▽

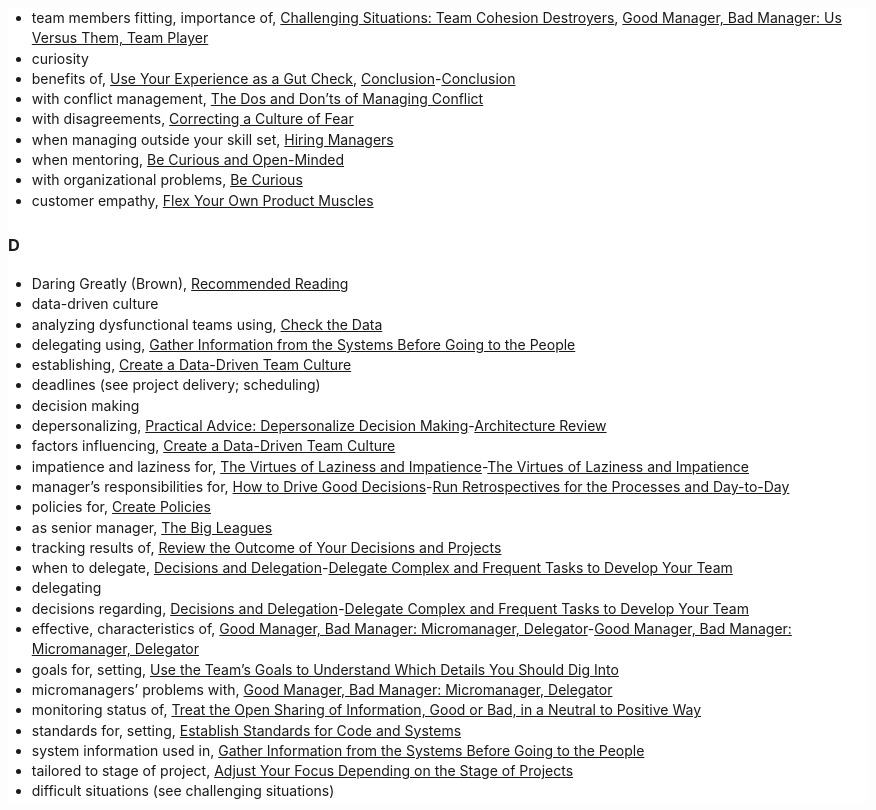 *   team members fitting, importance of, [Challenging Situations: Team Cohesion Destroyers](/the-managers-path-chapter-5/#idm45555424266168), [Good Manager, Bad Manager: Us Versus Them, Team Player](/the-managers-path-chapter-6/#idm45555423978472)
*   curiosity
*   benefits of, [Use Your Experience as a Gut Check](/the-managers-path-chapter-7/#idm45555423548744), [Conclusion](ch10.html#IEr62)\-[Conclusion](ch10.html#idm45555422902440)
*   with conflict management, [The Dos and Don’ts of Managing Conflict](/the-managers-path-chapter-5/#idm45555424281752)
*   with disagreements, [Correcting a Culture of Fear](/the-managers-path-chapter-8/#idm45555423259912)
*   when managing outside your skill set, [Hiring Managers](/the-managers-path-chapter-7/#idm45555423703128)
*   when mentoring, [Be Curious and Open-Minded](/the-managers-path-chapter-2/#idm45555425050296)
*   with organizational problems, [Be Curious](/the-managers-path-chapter-7/#idm45555423664952)
*   customer empathy, [Flex Your Own Product Muscles](/the-managers-path-chapter-5/#idm45555424345976)

### D

*   Daring Greatly (Brown), [Recommended Reading](/the-managers-path-chapter-8/#idm45555423211032)
*   data-driven culture
*   analyzing dysfunctional teams using, [Check the Data](/the-managers-path-chapter-7/#idm45555423673640)
*   delegating using, [Gather Information from the Systems Before Going to the People](/the-managers-path-chapter-4/#idm45555424642744)
*   establishing, [Create a Data-Driven Team Culture](/the-managers-path-chapter-5/#idm45555424363400)
*   deadlines (see project delivery; scheduling)
*   decision making
*   depersonalizing, [Practical Advice: Depersonalize Decision Making](/the-managers-path-chapter-9/#IEr63)\-[Architecture Review](/the-managers-path-chapter-9/#idm45555422923032)
*   factors influencing, [Create a Data-Driven Team Culture](/the-managers-path-chapter-5/#idm45555424343672)
*   impatience and laziness for, [The Virtues of Laziness and Impatience](/the-managers-path-chapter-6/#IEr64)\-[The Virtues of Laziness and Impatience](/the-managers-path-chapter-6/#idm45555423894744)
*   manager’s responsibilities for, [How to Drive Good Decisions](/the-managers-path-chapter-5/#IEr65)\-[Run Retrospectives for the Processes and Day-to-Day](/the-managers-path-chapter-5/#idm45555424323480)
*   policies for, [Create Policies](/the-managers-path-chapter-6/#idm45555424039480)
*   as senior manager, [The Big Leagues](/the-managers-path-chapter-8/#idm45555423504088)
*   tracking results of, [Review the Outcome of Your Decisions and Projects](/the-managers-path-chapter-5/#idm45555424326136)
*   when to delegate, [Decisions and Delegation](/the-managers-path-chapter-6/#IEr66)\-[Delegate Complex and Frequent Tasks to Develop Your Team](/the-managers-path-chapter-6/#idm45555424064344)
*   delegating
*   decisions regarding, [Decisions and Delegation](/the-managers-path-chapter-6/#IEr67)\-[Delegate Complex and Frequent Tasks to Develop Your Team](/the-managers-path-chapter-6/#idm45555424056184)
*   effective, characteristics of, [Good Manager, Bad Manager: Micromanager, Delegator](/the-managers-path-chapter-4/#IEr68)\-[Good Manager, Bad Manager: Micromanager, Delegator](/the-managers-path-chapter-4/#idm45555424639384)
*   goals for, setting, [Use the Team’s Goals to Understand Which Details You Should Dig Into](/the-managers-path-chapter-4/#idm45555424645544)
*   micromanagers’ problems with, [Good Manager, Bad Manager: Micromanager, Delegator](/the-managers-path-chapter-4/#idm45555424662056)
*   monitoring status of, [Treat the Open Sharing of Information, Good or Bad, in a Neutral to Positive Way](/the-managers-path-chapter-4/#idm45555424612344)
*   standards for, setting, [Establish Standards for Code and Systems](/the-managers-path-chapter-4/#idm45555424631512)
*   system information used in, [Gather Information from the Systems Before Going to the People](/the-managers-path-chapter-4/#idm45555424637160)
*   tailored to stage of project, [Adjust Your Focus Depending on the Stage of Projects](/the-managers-path-chapter-4/#idm45555424634968)
*   difficult situations (see challenging situations)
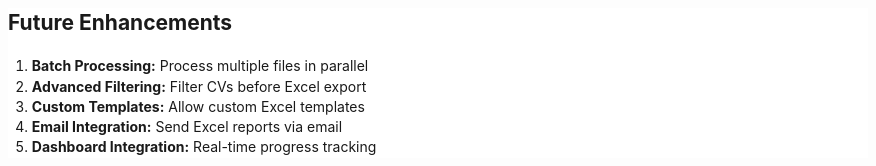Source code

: ## Future Enhancements

1. **Batch Processing:** Process multiple files in parallel
2. **Advanced Filtering:** Filter CVs before Excel export
3. **Custom Templates:** Allow custom Excel templates
4. **Email Integration:** Send Excel reports via email
5. **Dashboard Integration:** Real-time progress tracking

△

Please give an exact copy of the entries above, from the line with "factors influencing, [Create" down to the line with "impatience and laziness", inclusive, and nothing else.

*   factors influencing, [Create a Data-Driven Team Culture](/the-managers-path-chapter-5/#idm45555424343672)
*   impatience and laziness for, [The Virtues of Laziness and Impatience](/the-managers-path-chapter-6/#IEr64)\-[The Virtues of Laziness and Impatience](/the-managers-path-chapter-6/#idm45555423894744)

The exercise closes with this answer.